Gunson's Trakrite gauge_Screenshot_10-3-2026_2742_www.gunson.co.uk.jpeg
 
All I had to do was the front castor and camber on new Lada's using a Dunlop Castor and Camber Gauge and as you say no horse shoe shims, just round mostly 1mm but they did have some thick ones too. They were always miles out and a bit time consuming.:)
Back in my dealership workshop days, we didn't have time to mess around (we were on-the-clock for each job and expected to match/beat the manufacturer's scheduled repair times) and used to reset camber/caster angles but not over a pit as you did, we had a 4 post ramp :).

One of our guys developed a technique to reasonably accurately determine the thickness of shims to be added - he did so by loosening the lower arm pivot pin nuts, then gradually bashed a screwdriver between the arm and shim pack until the camber gauge gave the desired reading, he made a felt tip pen mark on his (tapered blade) screwdriver next to the shims, then selected shims to match the thickness of the sc/dr blade at this mark, inserted the new shims, tightened the lower arm pivot mounting nuts and double-checked the camber reading.
Most of the time he got it right 1st attempt. Of course, he inserted U (or Horseshoe) shaped shims and if he had to remove a shim, it had to be cut to remove it (as you previously related).

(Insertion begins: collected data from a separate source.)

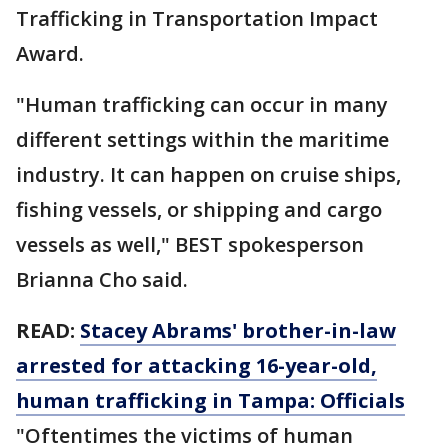
Trafficking in Transportation Impact
Award.
"Human trafficking can occur in many
different settings within the maritime
industry. It can happen on cruise ships,
fishing vessels, or shipping and cargo
vessels as well," BEST spokesperson
Brianna Cho said.
READ:
Stacey Abrams' brother-in-law
arrested for attacking 16-year-old,
human trafficking in Tampa: Officials
"Oftentimes the victims of human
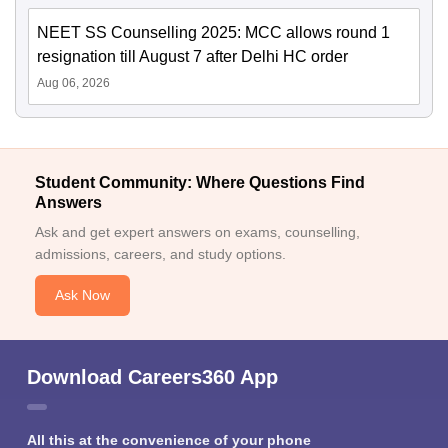
NEET SS Counselling 2025: MCC allows round 1
resignation till August 7 after Delhi HC order
Aug 06, 2026
Student Community: Where Questions Find
Answers
Ask and get expert answers on exams, counselling,
admissions, careers, and study options.
Ask Now
Download Careers360 App
All this at the convenience of your phone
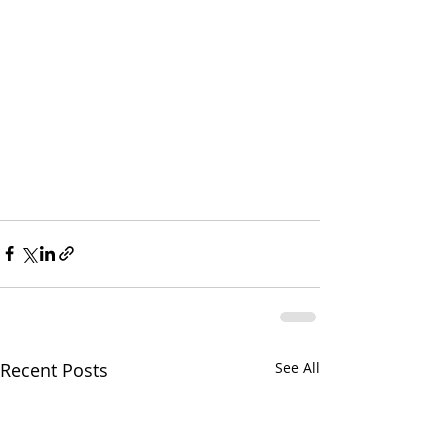
Recent Posts
See All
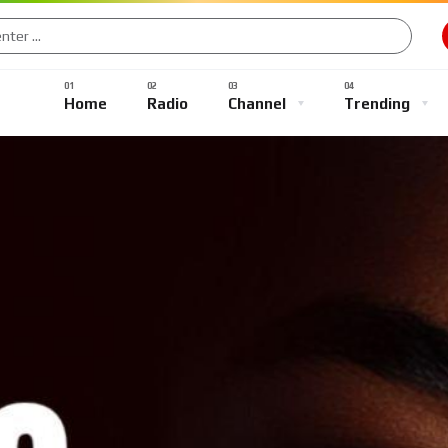
Music
Sports
Gaming
TV Shows
Entertainment
Home
Radio
Channel
Trending
Music
Sports
Gaming
TV Shows
Entertainment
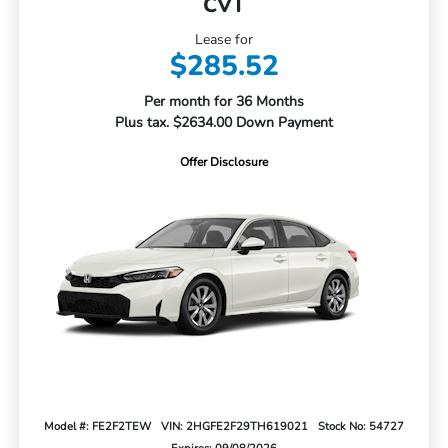
CVT
Lease for
$285.52
Per month for 36 Months
Plus tax. $2634.00 Down Payment
Offer Disclosure
Model #: FE2F2TEW
VIN: 2HGFE2F29TH619021
Stock No: 54727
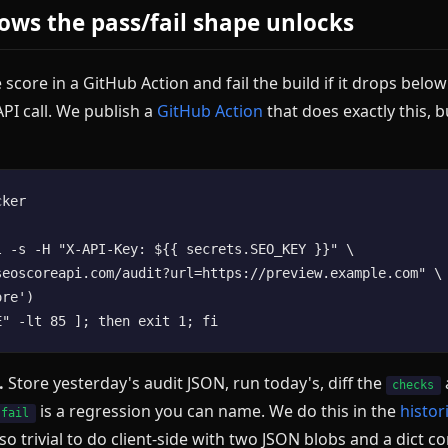
ows the pass/fail shape unlocks
 score in a GitHub Action and fail the build if it drops below
PI call. We publish a
GitHub Action
that does exactly this, b
ker

l -s -H "X-API-Key: ${{ secrets.SEO_KEY }}" \

seoscoreapi.com/audit?url=https://preview.example.com" \

re')

.
Store yesterday's audit JSON, run today's, diff the
checks
is a regression you can name. We do this in the
histor
 fail
lso trivial to do client-side with two JSON blobs and a dict 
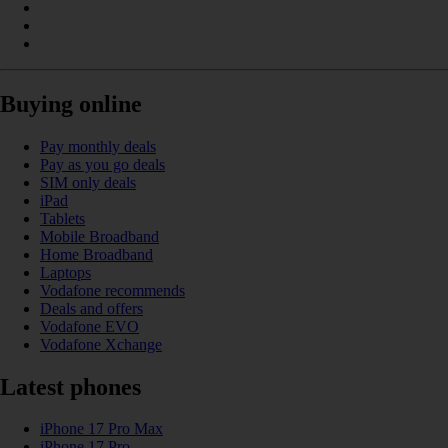
Buying online
Pay monthly deals
Pay as you go deals
SIM only deals
iPad
Tablets
Mobile Broadband
Home Broadband
Laptops
Vodafone recommends
Deals and offers
Vodafone EVO
Vodafone Xchange
Latest phones
iPhone 17 Pro Max
iPhone 17 Pro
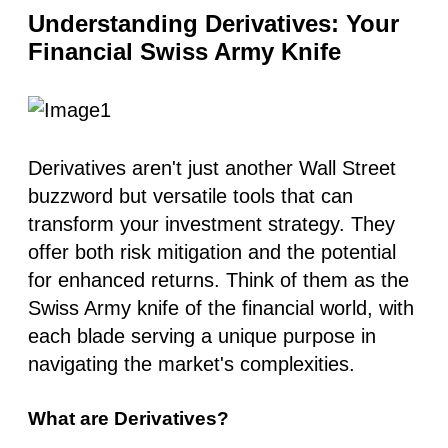
Understanding Derivatives: Your
Financial Swiss Army Knife
Derivatives aren't just another Wall Street
buzzword but versatile tools that can
transform your investment strategy. They
offer both risk mitigation and the potential
for enhanced returns. Think of them as the
Swiss Army knife of the financial world, with
each blade serving a unique purpose in
navigating the market's complexities.
What are Derivatives?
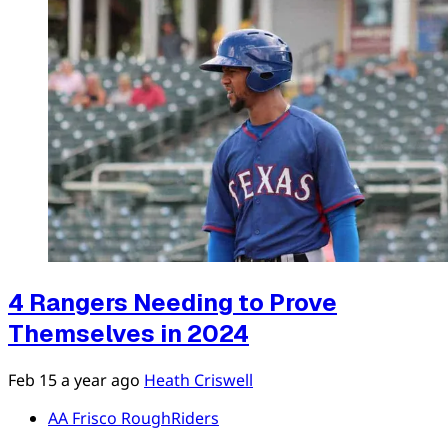
4 Rangers Needing to Prove
Themselves in 2024
Feb 15
a year ago
Heath Criswell
AA Frisco RoughRiders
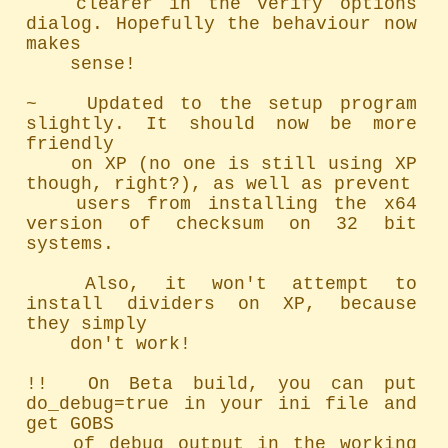
	clearer in the verify options 
dialog. Hopefully the behaviour now 
makes

	sense!

~   Updated to the setup program 
slightly. It should now be more 
friendly

	on XP (no one is still using XP 
though, right?), as well as prevent

	users from installing the x64 
version of checksum on 32 bit 
systems.

	Also, it won't attempt to 
install dividers on XP, because 
they simply

	don't work!

!!  On Beta build, you can put 
do_debug=true in your ini file and 
get GOBS

	of debug output in the working 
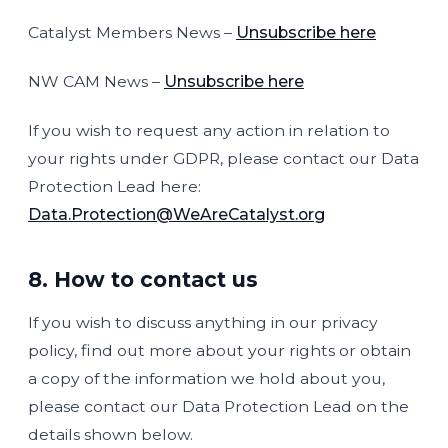
Catalyst Members News –
Unsubscribe here
NW CAM News –
Unsubscribe here
If you wish to request any action in relation to
your rights under GDPR, please contact our Data
Protection Lead here:
Data.Protection@WeAreCatalyst.org
8. How to contact us
If you wish to discuss anything in our privacy
policy, find out more about your rights or obtain
a copy of the information we hold about you,
please contact our Data Protection Lead on the
details shown below.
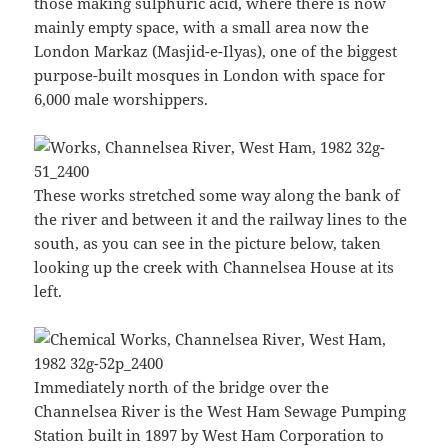
those making sulphuric acid, where there is now
mainly empty space, with a small area now the
London Markaz (Masjid-e-Ilyas), one of the biggest
purpose-built mosques in London with space for
6,000 male worshippers.
These works stretched some way along the bank of
the river and between it and the railway lines to the
south, as you can see in the picture below, taken
looking up the creek with Channelsea House at its
left.
Immediately north of the bridge over the
Channelsea River is the West Ham Sewage Pumping
Station built in 1897 by West Ham Corporation to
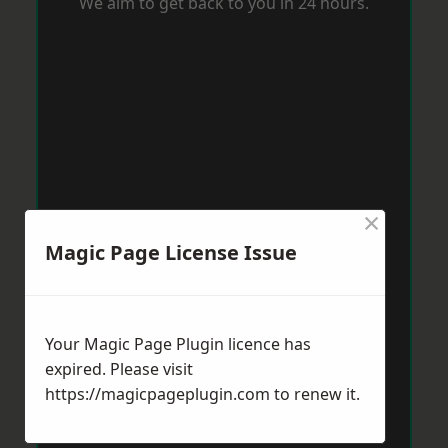
We aim to get back to you in 24 hours.
×
Magic Page License Issue
Your Magic Page Plugin licence has
expired. Please visit
https://magicpageplugin.com
to renew it.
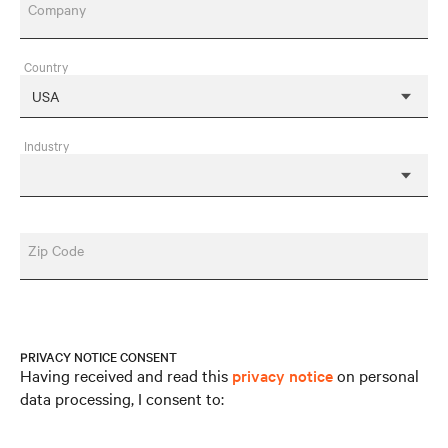
Company
Country
Industry
Zip Code
PRIVACY NOTICE CONSENT
Having received and read this
privacy notice
on personal
data processing, I consent to:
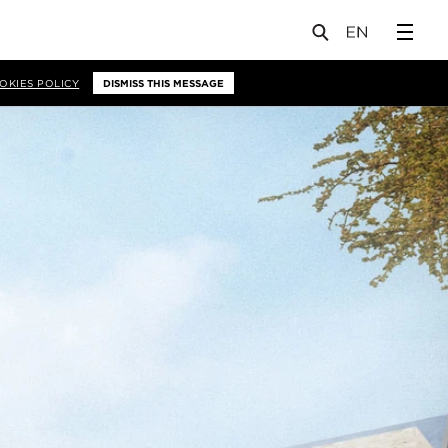
OKIES POLICY
DISMISS THIS MESSAGE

Nowadays, of course, there's all sorts of wheel alignment equipment that can do wonderous things incl. from what I've been told, take initial readings, freeze the readings display, then allowing the car to be raised with the wheels sender units still attached, make adjustments with the wheels hanging but be able to see what your adjustments are having on the original initial readings, then lower car onto it's wheels and double-check the new settings.